### THE PROBLEM
The data below holds the lines to copy: everything from the line containing "5: (617, 511, 0.55)" to the line containing "33: (510, 131, 0.74)", both ends included, set down exactly.

### STUDY MATERIAL
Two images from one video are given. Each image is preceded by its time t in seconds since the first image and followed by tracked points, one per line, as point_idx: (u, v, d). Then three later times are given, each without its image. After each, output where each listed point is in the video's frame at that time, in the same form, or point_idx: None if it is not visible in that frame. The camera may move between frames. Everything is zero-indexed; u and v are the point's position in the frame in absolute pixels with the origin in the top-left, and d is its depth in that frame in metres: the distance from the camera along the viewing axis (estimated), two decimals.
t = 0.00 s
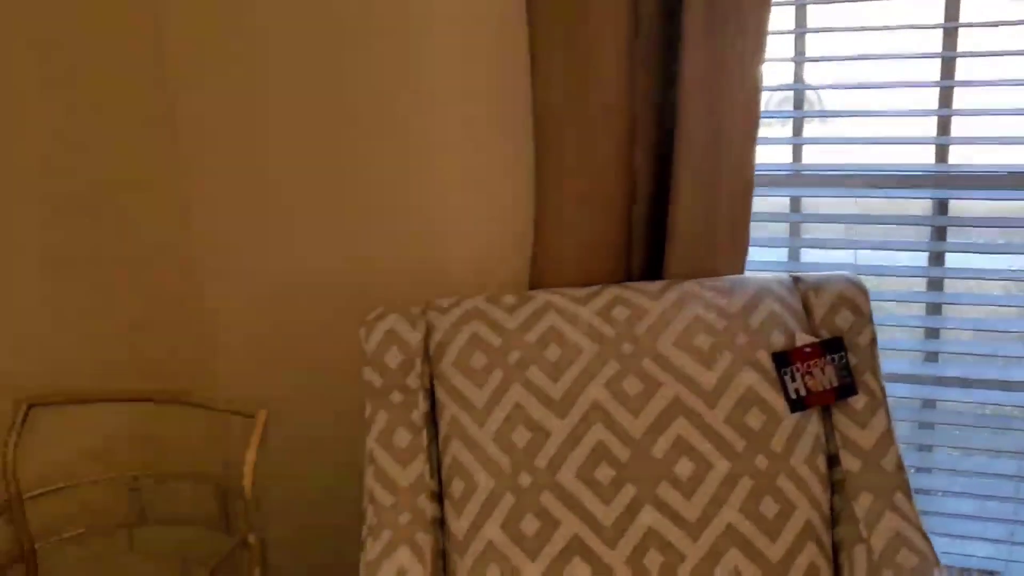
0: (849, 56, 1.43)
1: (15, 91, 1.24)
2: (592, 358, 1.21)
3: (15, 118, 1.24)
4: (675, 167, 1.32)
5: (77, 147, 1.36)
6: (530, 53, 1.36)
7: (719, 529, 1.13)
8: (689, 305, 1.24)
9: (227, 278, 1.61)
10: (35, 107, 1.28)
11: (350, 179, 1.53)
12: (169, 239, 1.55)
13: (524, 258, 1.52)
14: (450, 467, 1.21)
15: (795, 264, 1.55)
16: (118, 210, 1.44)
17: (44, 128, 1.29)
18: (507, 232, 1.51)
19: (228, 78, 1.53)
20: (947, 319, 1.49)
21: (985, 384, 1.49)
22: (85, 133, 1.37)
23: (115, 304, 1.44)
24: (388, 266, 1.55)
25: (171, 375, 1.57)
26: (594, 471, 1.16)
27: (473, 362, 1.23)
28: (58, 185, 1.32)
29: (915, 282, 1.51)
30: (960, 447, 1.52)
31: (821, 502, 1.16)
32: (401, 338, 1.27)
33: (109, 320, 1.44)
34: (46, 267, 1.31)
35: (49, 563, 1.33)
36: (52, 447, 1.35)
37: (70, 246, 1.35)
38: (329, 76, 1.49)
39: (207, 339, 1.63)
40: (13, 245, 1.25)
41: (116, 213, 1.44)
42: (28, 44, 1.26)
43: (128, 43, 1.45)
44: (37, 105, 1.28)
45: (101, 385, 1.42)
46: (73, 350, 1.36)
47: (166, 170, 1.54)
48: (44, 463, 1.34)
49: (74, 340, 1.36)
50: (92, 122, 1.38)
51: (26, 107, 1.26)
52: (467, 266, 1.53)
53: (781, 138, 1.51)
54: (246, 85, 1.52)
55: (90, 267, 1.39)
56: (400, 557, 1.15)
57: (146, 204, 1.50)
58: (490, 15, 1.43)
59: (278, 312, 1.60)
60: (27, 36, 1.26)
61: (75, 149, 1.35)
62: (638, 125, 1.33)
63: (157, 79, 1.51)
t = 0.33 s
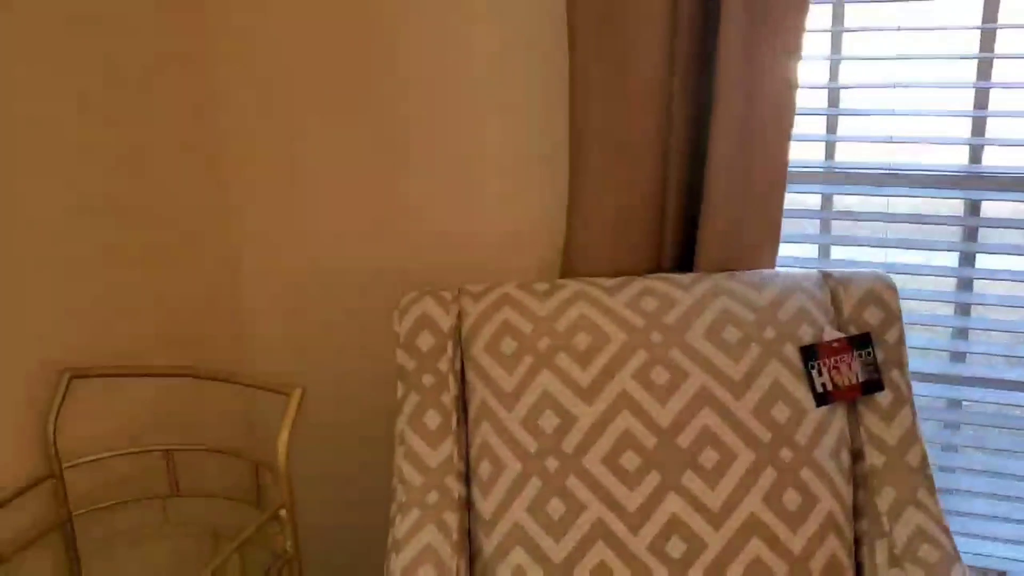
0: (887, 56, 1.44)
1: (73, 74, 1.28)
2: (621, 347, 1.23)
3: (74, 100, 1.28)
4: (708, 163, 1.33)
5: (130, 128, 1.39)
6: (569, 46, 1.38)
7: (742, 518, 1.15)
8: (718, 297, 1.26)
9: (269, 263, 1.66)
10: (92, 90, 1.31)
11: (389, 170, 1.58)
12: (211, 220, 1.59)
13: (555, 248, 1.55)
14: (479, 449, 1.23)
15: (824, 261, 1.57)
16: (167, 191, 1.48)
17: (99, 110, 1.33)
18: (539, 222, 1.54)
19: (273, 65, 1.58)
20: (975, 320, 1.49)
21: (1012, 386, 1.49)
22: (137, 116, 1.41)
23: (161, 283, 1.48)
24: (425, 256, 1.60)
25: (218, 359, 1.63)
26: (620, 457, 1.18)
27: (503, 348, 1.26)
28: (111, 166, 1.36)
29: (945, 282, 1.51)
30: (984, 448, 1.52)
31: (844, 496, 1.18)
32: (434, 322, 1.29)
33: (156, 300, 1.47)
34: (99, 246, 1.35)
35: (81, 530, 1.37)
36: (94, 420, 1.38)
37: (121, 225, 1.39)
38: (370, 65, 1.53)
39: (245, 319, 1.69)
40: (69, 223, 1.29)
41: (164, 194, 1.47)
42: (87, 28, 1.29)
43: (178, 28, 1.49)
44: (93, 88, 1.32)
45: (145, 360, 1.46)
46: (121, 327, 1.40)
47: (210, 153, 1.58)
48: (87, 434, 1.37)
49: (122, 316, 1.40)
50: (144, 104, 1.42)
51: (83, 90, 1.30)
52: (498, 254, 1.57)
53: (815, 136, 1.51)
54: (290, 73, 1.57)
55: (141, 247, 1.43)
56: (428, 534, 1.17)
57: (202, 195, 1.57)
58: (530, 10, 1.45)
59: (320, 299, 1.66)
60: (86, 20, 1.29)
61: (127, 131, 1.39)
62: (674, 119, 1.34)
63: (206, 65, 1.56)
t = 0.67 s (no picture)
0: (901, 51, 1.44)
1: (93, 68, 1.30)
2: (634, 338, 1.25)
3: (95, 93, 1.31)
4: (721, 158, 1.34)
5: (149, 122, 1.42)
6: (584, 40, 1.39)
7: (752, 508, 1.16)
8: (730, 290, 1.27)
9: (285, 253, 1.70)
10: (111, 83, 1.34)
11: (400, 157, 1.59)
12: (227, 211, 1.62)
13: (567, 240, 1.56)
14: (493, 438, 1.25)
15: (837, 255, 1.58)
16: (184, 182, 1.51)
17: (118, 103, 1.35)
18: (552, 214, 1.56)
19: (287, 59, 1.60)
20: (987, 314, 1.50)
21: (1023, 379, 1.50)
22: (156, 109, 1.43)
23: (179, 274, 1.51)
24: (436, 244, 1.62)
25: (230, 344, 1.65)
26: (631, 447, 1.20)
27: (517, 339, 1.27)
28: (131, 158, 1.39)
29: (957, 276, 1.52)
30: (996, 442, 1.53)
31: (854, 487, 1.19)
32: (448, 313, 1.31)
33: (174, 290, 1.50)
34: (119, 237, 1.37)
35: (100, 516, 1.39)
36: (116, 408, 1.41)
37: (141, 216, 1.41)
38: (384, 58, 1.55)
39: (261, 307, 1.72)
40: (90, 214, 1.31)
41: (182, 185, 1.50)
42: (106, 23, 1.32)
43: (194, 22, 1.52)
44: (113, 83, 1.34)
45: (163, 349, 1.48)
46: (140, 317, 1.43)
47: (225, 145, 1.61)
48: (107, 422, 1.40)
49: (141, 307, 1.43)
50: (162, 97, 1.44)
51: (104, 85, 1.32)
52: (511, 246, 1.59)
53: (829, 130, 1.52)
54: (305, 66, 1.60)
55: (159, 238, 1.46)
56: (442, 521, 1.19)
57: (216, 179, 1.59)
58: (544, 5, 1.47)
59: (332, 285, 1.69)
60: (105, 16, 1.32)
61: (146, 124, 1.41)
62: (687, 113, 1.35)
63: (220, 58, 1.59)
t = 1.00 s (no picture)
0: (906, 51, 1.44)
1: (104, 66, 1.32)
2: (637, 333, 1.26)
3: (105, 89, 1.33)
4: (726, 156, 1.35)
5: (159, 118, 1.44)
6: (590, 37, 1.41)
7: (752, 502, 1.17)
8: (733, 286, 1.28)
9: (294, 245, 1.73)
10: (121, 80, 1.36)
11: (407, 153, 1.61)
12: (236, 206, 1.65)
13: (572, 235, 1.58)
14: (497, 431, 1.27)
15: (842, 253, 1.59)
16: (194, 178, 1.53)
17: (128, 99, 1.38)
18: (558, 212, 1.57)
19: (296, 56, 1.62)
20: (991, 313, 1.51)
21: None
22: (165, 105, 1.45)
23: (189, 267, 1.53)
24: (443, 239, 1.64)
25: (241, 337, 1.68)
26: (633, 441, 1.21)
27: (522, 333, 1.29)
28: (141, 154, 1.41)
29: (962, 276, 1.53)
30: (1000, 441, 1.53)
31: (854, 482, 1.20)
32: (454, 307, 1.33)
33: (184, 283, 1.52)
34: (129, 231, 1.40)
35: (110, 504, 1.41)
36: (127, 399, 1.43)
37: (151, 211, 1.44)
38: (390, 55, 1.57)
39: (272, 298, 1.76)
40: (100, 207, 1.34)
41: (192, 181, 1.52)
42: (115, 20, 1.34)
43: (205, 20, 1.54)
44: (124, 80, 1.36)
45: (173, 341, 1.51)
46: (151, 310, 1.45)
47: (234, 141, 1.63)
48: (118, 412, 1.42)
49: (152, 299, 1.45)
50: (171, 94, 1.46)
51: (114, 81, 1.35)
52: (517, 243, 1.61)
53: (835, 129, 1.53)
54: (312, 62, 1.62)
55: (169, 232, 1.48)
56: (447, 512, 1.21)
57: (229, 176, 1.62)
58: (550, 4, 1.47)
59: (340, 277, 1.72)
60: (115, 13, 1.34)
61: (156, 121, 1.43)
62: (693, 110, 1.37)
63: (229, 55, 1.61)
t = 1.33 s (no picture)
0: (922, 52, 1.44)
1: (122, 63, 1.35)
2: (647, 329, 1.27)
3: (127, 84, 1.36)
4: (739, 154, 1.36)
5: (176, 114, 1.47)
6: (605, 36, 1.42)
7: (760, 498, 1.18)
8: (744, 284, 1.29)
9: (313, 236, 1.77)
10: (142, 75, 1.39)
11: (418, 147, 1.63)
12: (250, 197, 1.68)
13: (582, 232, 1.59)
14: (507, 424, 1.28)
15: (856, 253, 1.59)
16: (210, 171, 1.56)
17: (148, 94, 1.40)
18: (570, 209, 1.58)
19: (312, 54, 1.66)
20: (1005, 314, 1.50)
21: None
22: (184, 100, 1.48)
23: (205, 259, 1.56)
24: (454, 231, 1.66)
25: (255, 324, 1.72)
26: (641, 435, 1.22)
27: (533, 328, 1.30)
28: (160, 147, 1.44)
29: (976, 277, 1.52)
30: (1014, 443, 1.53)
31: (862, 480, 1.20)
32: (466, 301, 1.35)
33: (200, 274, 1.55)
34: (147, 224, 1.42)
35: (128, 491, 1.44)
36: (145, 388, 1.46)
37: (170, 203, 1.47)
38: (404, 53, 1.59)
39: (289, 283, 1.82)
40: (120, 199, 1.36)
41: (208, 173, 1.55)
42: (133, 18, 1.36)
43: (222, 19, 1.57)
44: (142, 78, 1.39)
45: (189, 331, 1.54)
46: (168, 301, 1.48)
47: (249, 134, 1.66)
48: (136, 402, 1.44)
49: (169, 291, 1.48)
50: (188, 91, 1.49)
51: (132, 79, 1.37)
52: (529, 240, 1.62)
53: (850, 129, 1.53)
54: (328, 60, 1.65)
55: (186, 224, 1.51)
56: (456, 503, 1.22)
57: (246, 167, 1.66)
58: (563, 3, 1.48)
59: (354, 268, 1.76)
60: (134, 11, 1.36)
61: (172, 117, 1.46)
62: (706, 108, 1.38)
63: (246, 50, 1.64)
* * *
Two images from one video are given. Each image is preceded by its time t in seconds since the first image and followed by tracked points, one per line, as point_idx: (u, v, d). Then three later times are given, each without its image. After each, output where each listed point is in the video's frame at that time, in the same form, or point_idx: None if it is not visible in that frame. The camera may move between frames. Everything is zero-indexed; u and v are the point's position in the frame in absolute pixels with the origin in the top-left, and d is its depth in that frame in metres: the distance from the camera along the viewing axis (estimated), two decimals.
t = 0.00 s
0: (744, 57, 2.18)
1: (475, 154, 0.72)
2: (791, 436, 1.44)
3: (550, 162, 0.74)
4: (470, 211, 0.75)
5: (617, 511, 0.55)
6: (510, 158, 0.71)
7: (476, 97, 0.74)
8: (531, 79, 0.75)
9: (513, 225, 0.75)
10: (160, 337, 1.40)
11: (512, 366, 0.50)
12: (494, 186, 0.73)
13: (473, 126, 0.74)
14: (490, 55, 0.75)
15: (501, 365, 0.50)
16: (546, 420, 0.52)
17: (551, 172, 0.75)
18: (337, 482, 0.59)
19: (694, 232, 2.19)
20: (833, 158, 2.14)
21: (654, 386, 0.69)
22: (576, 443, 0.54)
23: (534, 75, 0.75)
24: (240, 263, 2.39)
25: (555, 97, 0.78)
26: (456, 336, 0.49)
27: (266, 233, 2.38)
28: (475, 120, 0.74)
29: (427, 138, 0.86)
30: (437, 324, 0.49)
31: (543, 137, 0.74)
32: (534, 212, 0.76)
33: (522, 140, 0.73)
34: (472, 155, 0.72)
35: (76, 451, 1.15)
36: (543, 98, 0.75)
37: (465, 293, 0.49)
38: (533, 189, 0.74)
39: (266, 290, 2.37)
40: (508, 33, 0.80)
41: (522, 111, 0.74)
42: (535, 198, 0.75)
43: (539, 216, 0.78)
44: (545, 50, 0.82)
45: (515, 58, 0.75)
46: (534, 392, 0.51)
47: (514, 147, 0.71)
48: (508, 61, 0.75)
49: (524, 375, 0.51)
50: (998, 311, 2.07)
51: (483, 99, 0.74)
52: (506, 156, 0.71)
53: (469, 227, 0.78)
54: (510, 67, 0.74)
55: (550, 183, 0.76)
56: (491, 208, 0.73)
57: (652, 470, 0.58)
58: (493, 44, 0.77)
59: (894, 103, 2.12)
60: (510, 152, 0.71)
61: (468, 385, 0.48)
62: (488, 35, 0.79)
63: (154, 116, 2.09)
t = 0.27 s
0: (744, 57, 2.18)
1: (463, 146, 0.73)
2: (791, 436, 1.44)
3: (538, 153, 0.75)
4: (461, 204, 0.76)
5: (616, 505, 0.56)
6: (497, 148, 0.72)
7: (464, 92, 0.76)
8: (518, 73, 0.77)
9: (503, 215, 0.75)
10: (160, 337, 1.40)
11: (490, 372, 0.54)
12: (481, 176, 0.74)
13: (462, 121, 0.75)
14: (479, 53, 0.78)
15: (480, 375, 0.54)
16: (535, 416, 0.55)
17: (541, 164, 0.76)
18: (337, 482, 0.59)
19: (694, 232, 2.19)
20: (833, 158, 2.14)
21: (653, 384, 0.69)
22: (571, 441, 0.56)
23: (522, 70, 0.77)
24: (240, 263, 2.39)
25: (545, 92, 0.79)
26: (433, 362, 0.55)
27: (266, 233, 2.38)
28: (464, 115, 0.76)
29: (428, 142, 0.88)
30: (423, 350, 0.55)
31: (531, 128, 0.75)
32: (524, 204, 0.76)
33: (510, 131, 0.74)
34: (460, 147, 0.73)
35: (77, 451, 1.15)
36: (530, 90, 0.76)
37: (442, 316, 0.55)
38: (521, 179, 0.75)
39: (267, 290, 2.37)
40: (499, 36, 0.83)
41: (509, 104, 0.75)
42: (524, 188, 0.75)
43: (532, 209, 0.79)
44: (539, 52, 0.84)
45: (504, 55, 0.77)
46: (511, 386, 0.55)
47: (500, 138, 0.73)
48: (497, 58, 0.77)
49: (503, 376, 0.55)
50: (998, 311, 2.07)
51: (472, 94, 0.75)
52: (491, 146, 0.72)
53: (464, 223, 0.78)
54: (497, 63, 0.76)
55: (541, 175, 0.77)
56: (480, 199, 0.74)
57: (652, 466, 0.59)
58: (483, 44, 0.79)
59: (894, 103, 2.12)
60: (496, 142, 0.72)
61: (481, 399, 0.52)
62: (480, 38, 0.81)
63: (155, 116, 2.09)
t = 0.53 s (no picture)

### WORKED SOLUTION
5: (617, 511, 0.55)
6: (510, 158, 0.71)
7: (476, 97, 0.74)
8: (531, 79, 0.75)
9: (513, 225, 0.75)
10: (160, 337, 1.40)
11: (512, 366, 0.50)
12: (494, 186, 0.73)
13: (473, 126, 0.74)
14: (490, 55, 0.75)
15: (501, 365, 0.50)
16: (546, 420, 0.52)
17: (551, 172, 0.75)
18: (337, 482, 0.59)
19: (694, 232, 2.19)
20: (833, 158, 2.14)
21: (654, 386, 0.69)
22: (576, 443, 0.54)
23: (534, 75, 0.75)
24: (240, 263, 2.39)
25: (555, 97, 0.78)
26: (456, 336, 0.49)
27: (266, 233, 2.38)
28: (475, 120, 0.74)
29: (427, 138, 0.86)
30: (437, 324, 0.49)
31: (543, 137, 0.74)
32: (534, 212, 0.76)
33: (522, 140, 0.73)
34: (472, 155, 0.72)
35: (76, 451, 1.15)
36: (543, 98, 0.75)
37: (465, 293, 0.49)
38: (533, 189, 0.74)
39: (266, 290, 2.37)
40: (508, 33, 0.80)
41: (522, 111, 0.74)
42: (535, 198, 0.75)
43: (539, 216, 0.78)
44: (545, 50, 0.82)
45: (515, 58, 0.75)
46: (534, 392, 0.51)
47: (514, 147, 0.71)
48: (508, 61, 0.75)
49: (524, 375, 0.51)
50: (998, 311, 2.07)
51: (483, 99, 0.74)
52: (506, 156, 0.71)
53: (469, 227, 0.78)
54: (510, 67, 0.74)
55: (550, 183, 0.76)
56: (491, 208, 0.73)
57: (652, 470, 0.58)
58: (493, 44, 0.77)
59: (894, 103, 2.12)
60: (510, 152, 0.71)
61: (468, 385, 0.48)
62: (488, 35, 0.79)
63: (154, 116, 2.09)
t = 0.27 s
0: (744, 57, 2.18)
1: (463, 146, 0.73)
2: (791, 436, 1.44)
3: (538, 153, 0.75)
4: (461, 204, 0.76)
5: (616, 505, 0.56)
6: (497, 148, 0.72)
7: (464, 92, 0.76)
8: (518, 73, 0.77)
9: (503, 215, 0.75)
10: (160, 337, 1.40)
11: (490, 372, 0.54)
12: (481, 176, 0.74)
13: (462, 121, 0.75)
14: (479, 53, 0.78)
15: (480, 375, 0.54)
16: (535, 416, 0.55)
17: (541, 164, 0.76)
18: (337, 482, 0.59)
19: (694, 232, 2.19)
20: (833, 158, 2.14)
21: (653, 384, 0.69)
22: (571, 441, 0.56)
23: (522, 70, 0.77)
24: (240, 263, 2.39)
25: (545, 92, 0.79)
26: (433, 362, 0.55)
27: (266, 233, 2.38)
28: (464, 115, 0.76)
29: (428, 142, 0.88)
30: (423, 350, 0.55)
31: (531, 128, 0.75)
32: (524, 204, 0.76)
33: (510, 131, 0.74)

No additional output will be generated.